Berdasarkan pemikiran tersebut disertasi ini, Muammar meneliti tentang transmisi ilmu falak di Jawa abad XIX-XXI, pola perkembangannya, dan fase-fase perkembangan ilmu falak abad XIX-XXI. “Di samping itu juga diteliti tentang faktor-faktor yang menyebabkan perkembangan ilmu falak tidak begitu pesat,” ungkap dia.


Dijelaskannya, bahwa hasil penelitian menunjukkan bahwa transmisi ilmu falak di Jawa XIX-XXI bermula dari Syekh Abdurrahman al-Mishri yang datang di Betawi pada abad XIX.  Ia kemudian mengajarkan ilmu falak kepada para murid utamanya. Oleh para murid utamanya ini kemudian lahir karya-karya ilmu falak sehingga ilmu falak diajarkan melalui sejumlah kitab ilmu falak yang secara sanad keilmuan berasal dari Syekh Abdurrahman al-Mishri. Di samping mendapatkan jalur sanad dari Syekh Abdurrahman al-Mishri, mata rantai ilmu falak di Jawa juga diperoleh melalui Syekh Tahir Jalaluddin dan Syekh Djamil Djambek yang mendapatkan sanad ilmu dari Syekh Huasain al-Mishri, penulis kitab Al-Maṭla’  al-Sa’id .  


“Pola perkembangan ilmu falak di Jawa dilakukan melalui penulisan kitab, pengajaran di lembaga pendidikan, komunitas ilmu falak dan pengembangan aplikasi serta peralatan.  Penulisan kitab falak dilakukan para ulama ilmu falak di Jawa yang dimulai pada tahun 1901, yakni oleh KH. Ahmad Dahlan as-Samarani.

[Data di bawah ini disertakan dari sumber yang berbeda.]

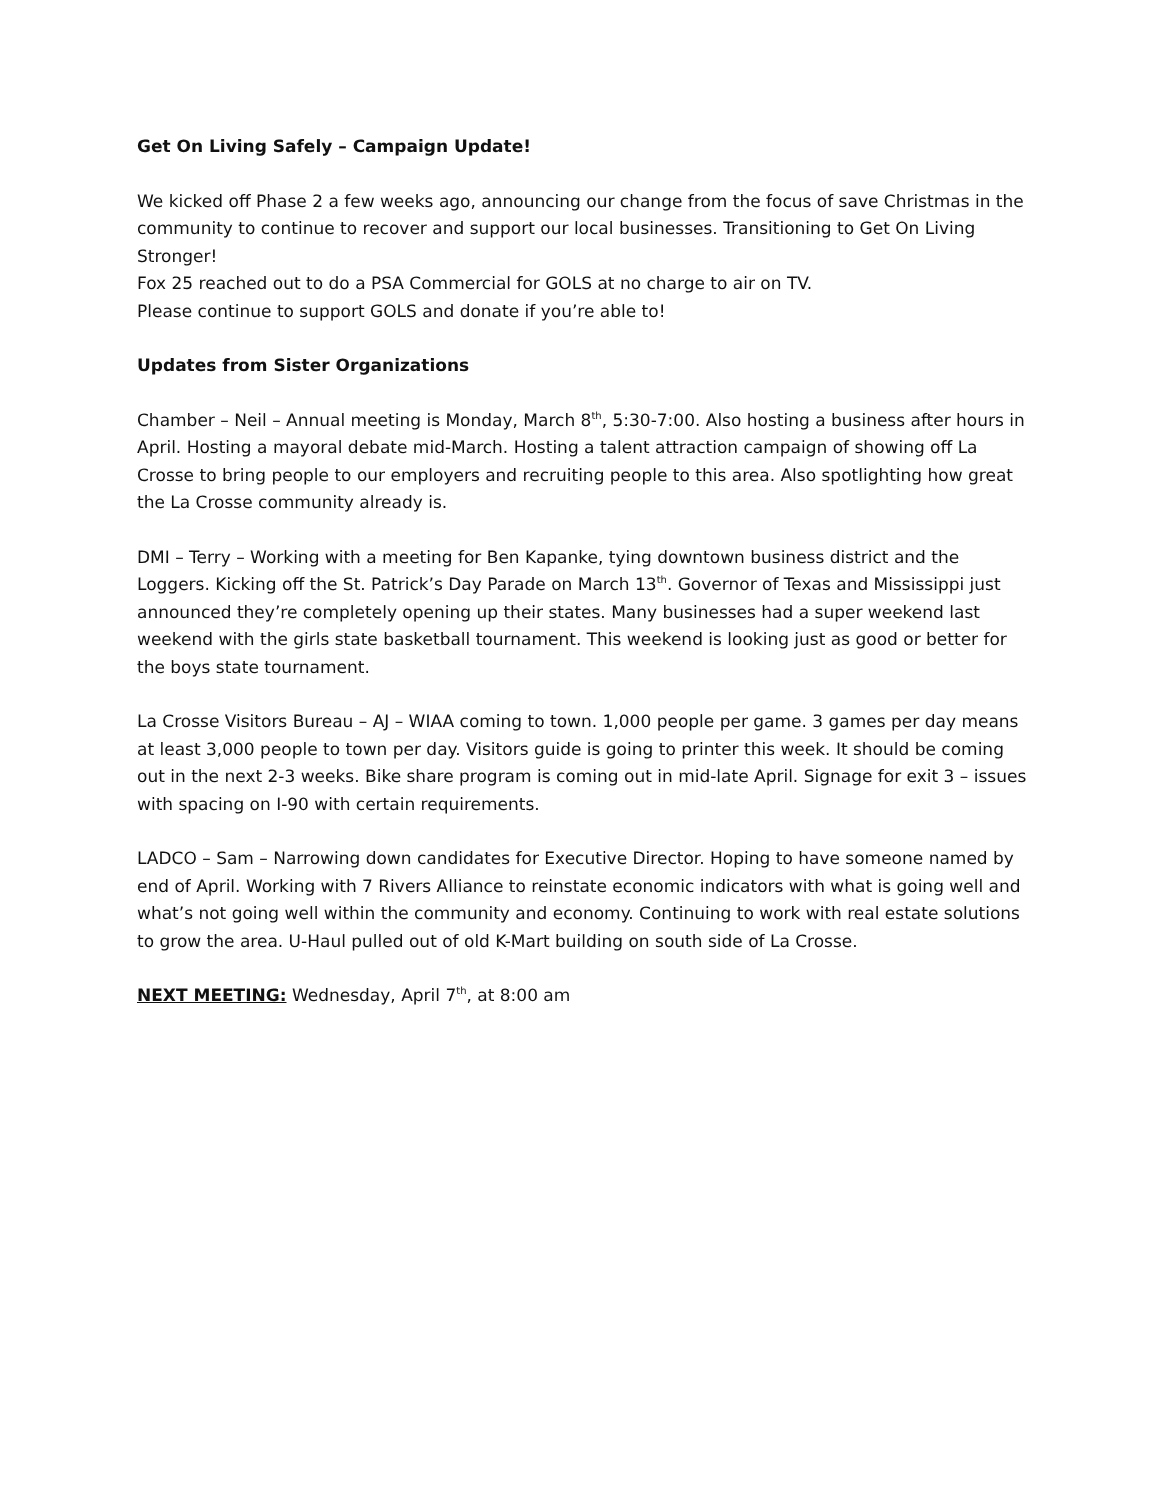Get On Living Safely – Campaign Update!
We kicked off Phase 2 a few weeks ago, announcing our change from the focus of save Christmas in the community to continue to recover and support our local businesses. Transitioning to Get On Living Stronger!
Fox 25 reached out to do a PSA Commercial for GOLS at no charge to air on TV.
Please continue to support GOLS and donate if you’re able to!
Updates from Sister Organizations
Chamber – Neil – Annual meeting is Monday, March 8<sup>th</sup>, 5:30-7:00. Also hosting a business after hours in April. Hosting a mayoral debate mid-March. Hosting a talent attraction campaign of showing off La Crosse to bring people to our employers and recruiting people to this area. Also spotlighting how great the La Crosse community already is.
DMI – Terry – Working with a meeting for Ben Kapanke, tying downtown business district and the Loggers. Kicking off the St. Patrick’s Day Parade on March 13<sup>th</sup>. Governor of Texas and Mississippi just announced they’re completely opening up their states. Many businesses had a super weekend last weekend with the girls state basketball tournament. This weekend is looking just as good or better for the boys state tournament.
La Crosse Visitors Bureau – AJ – WIAA coming to town. 1,000 people per game. 3 games per day means at least 3,000 people to town per day. Visitors guide is going to printer this week. It should be coming out in the next 2-3 weeks. Bike share program is coming out in mid-late April. Signage for exit 3 – issues with spacing on I-90 with certain requirements.
LADCO – Sam – Narrowing down candidates for Executive Director. Hoping to have someone named by end of April. Working with 7 Rivers Alliance to reinstate economic indicators with what is going well and what’s not going well within the community and economy. Continuing to work with real estate solutions to grow the area. U-Haul pulled out of old K-Mart building on south side of La Crosse.
NEXT MEETING: Wednesday, April 7<sup>th</sup>, at 8:00 am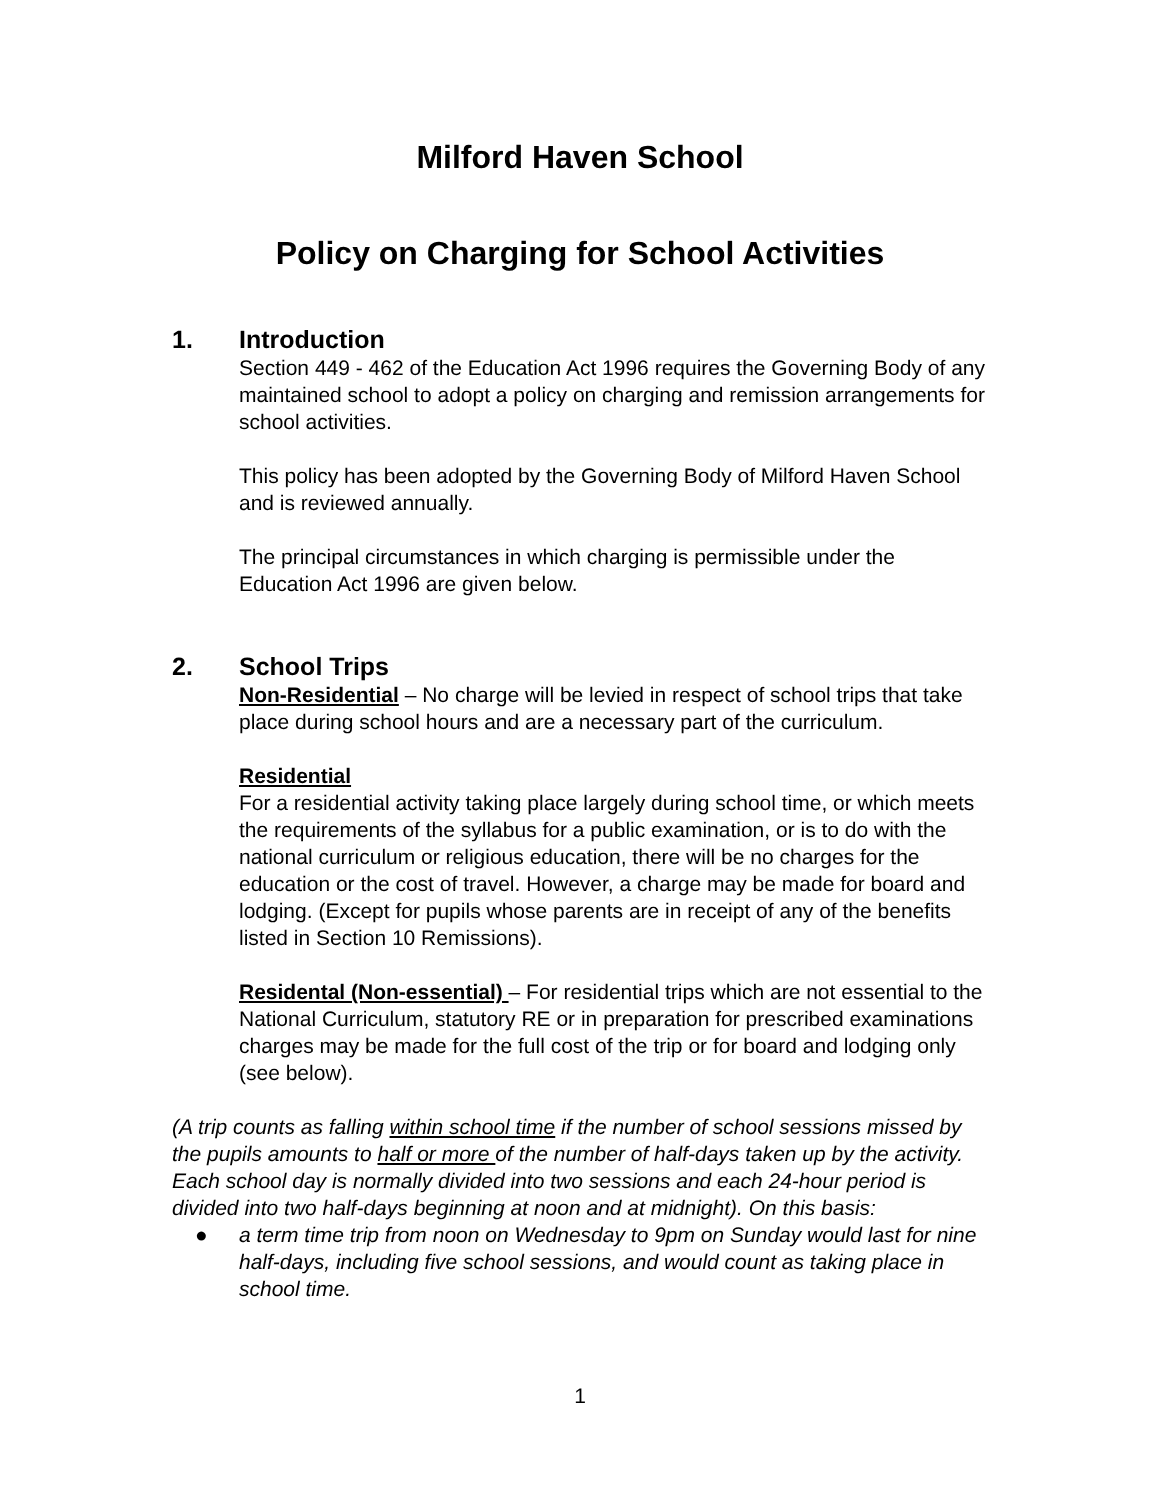Milford Haven School
Policy on Charging for School Activities
1. Introduction
Section 449 - 462 of the Education Act 1996 requires the Governing Body of any maintained school to adopt a policy on charging and remission arrangements for school activities.
This policy has been adopted by the Governing Body of Milford Haven School and is reviewed annually.
The principal circumstances in which charging is permissible under the Education Act 1996 are given below.
2. School Trips
Non-Residential – No charge will be levied in respect of school trips that take place during school hours and are a necessary part of the curriculum.
Residential
For a residential activity taking place largely during school time, or which meets the requirements of the syllabus for a public examination, or is to do with the national curriculum or religious education, there will be no charges for the education or the cost of travel. However, a charge may be made for board and lodging. (Except for pupils whose parents are in receipt of any of the benefits listed in Section 10 Remissions).
Residental (Non-essential) – For residential trips which are not essential to the National Curriculum, statutory RE or in preparation for prescribed examinations charges may be made for the full cost of the trip or for board and lodging only (see below).
(A trip counts as falling within school time if the number of school sessions missed by the pupils amounts to half or more of the number of half-days taken up by the activity.
Each school day is normally divided into two sessions and each 24-hour period is divided into two half-days beginning at noon and at midnight). On this basis:
● a term time trip from noon on Wednesday to 9pm on Sunday would last for nine half-days, including five school sessions, and would count as taking place in school time.
1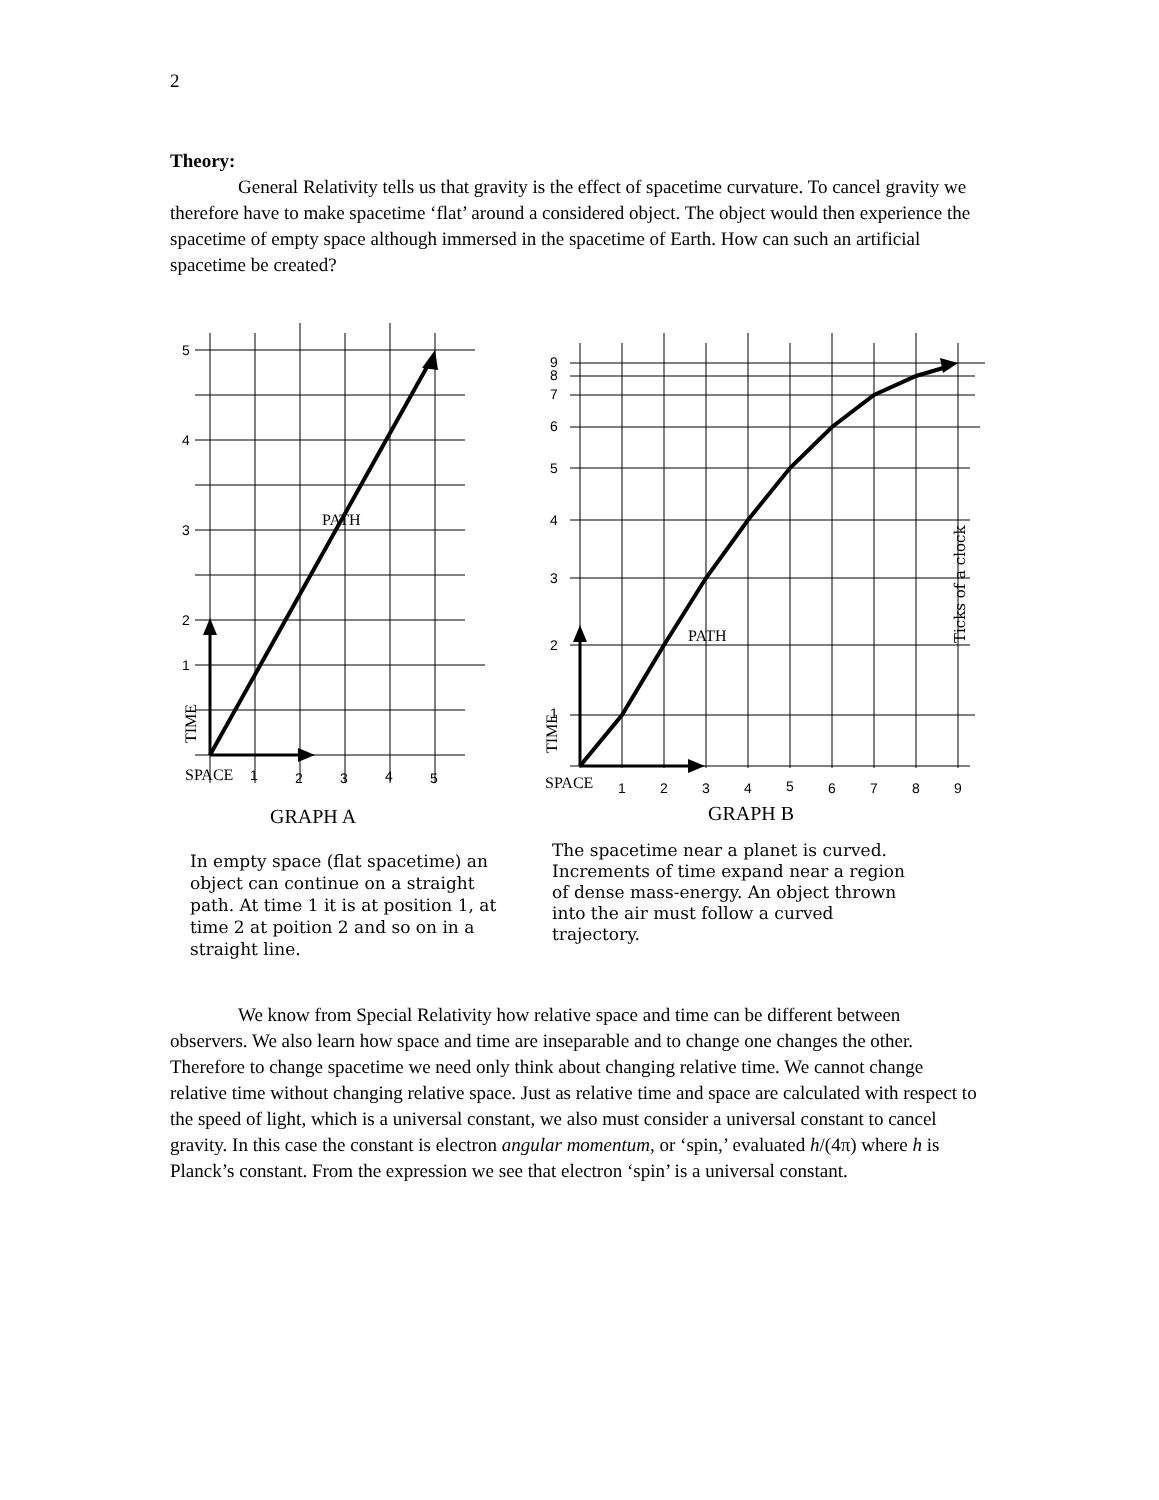2
Theory:
General Relativity tells us that gravity is the effect of spacetime curvature. To cancel gravity we therefore have to make spacetime ‘flat’ around a considered object. The object would then experience the spacetime of empty space although immersed in the spacetime of Earth. How can such an artificial spacetime be created?
5
4
3
2
1
PATH
TIME
SPACE
1
2
3
4
5
GRAPH A
In empty space (flat spacetime) an object can continue on a straight path. At time 1 it is at position 1, at time 2 at poition 2 and so on in a straight line.
9
8
7
6
5
4
3
2
1
PATH
Ticks of a clock
TIME
SPACE
1
2
3
4
5
6
7
8
9
GRAPH B
The spacetime near a planet is curved. Increments of time expand near a region of dense mass-energy. An object thrown into the air must follow a curved trajectory.
We know from Special Relativity how relative space and time can be different between observers. We also learn how space and time are inseparable and to change one changes the other. Therefore to change spacetime we need only think about changing relative time. We cannot change relative time without changing relative space. Just as relative time and space are calculated with respect to the speed of light, which is a universal constant, we also must consider a universal constant to cancel gravity. In this case the constant is electron angular momentum, or ‘spin,’ evaluated h/(4π) where h is Planck’s constant. From the expression we see that electron ‘spin’ is a universal constant.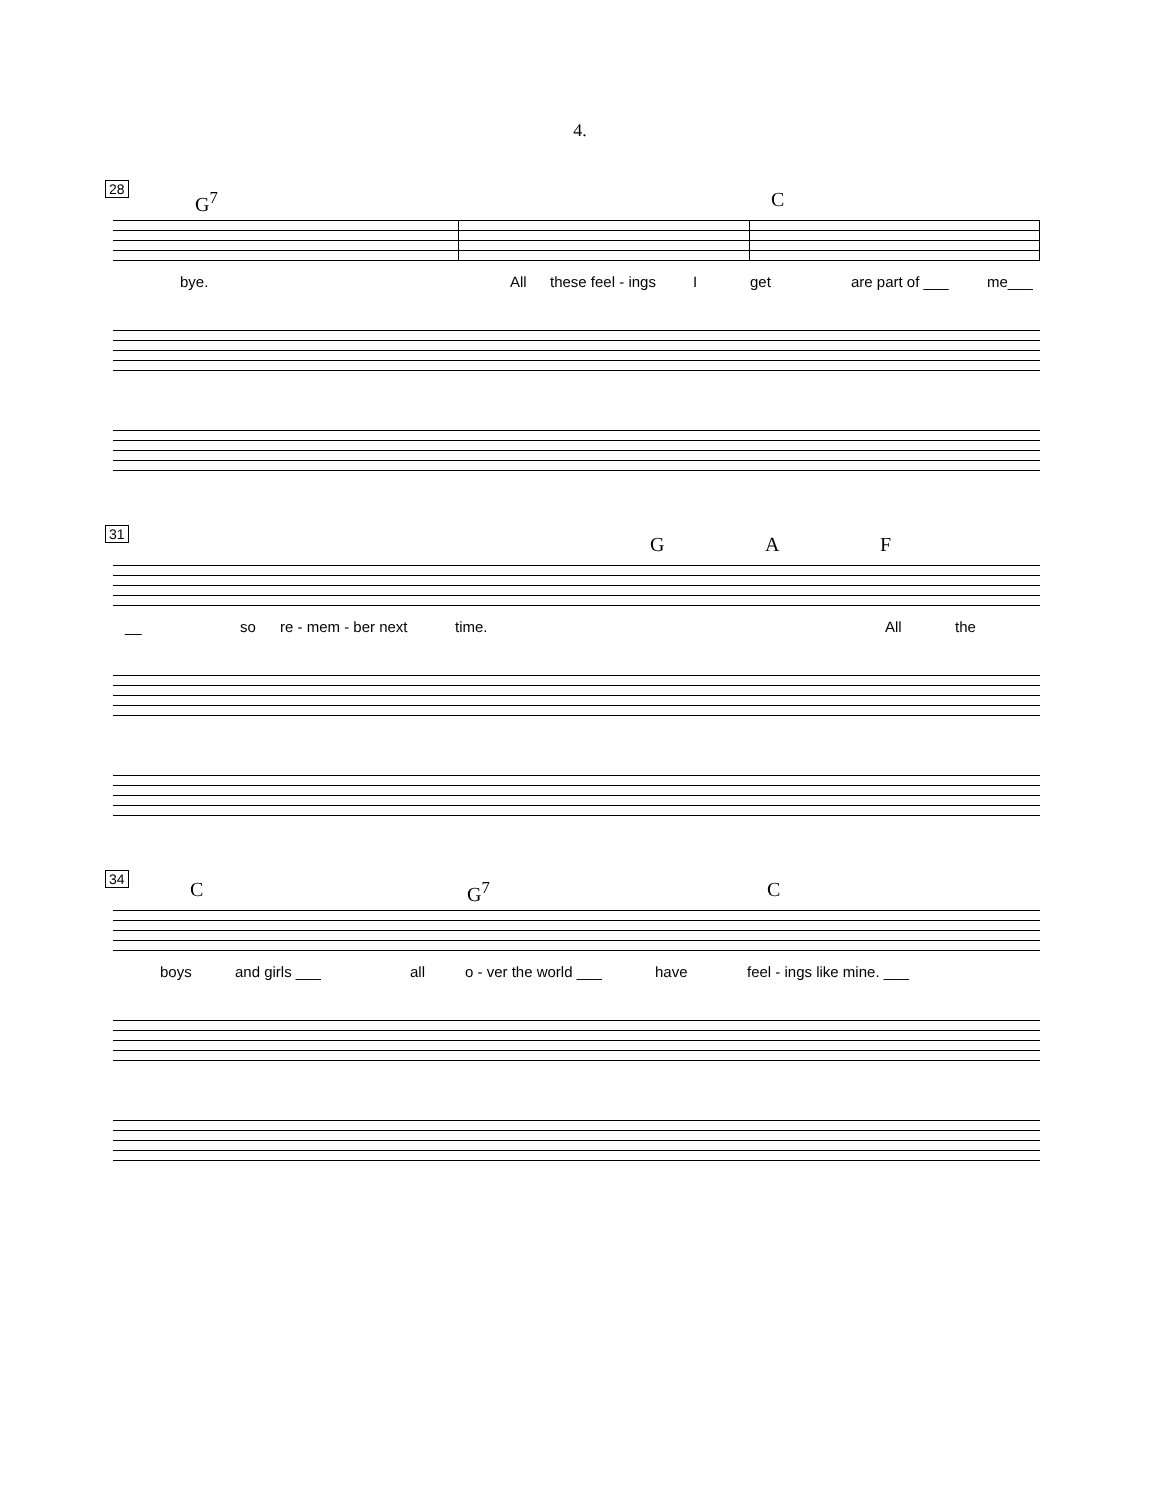4.
28 G<sup>7</sup> C
bye. All these feel - ings I get are part of ___ me___
31 G A F
__ so re - mem - ber next time. All the
34 C G<sup>7</sup> C
boys and girls ___ all o - ver the world ___ have feel - ings like mine. ___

Kemudian pola transmisi melalui ilmu falak melalui lembaga pendidikan dilakukan oleh pondok pesantren yang mengkaji ilmu falak dan yang memberikan porsi mata pelajaran falak. Juga sejumlah komunitas ilmu falak baik di perguruan tinggi maupun para ahli falak. Pola pengembangan berikutnya adalah melalui pengembangan peralatan dan aplikasi,” lanjut Muammar.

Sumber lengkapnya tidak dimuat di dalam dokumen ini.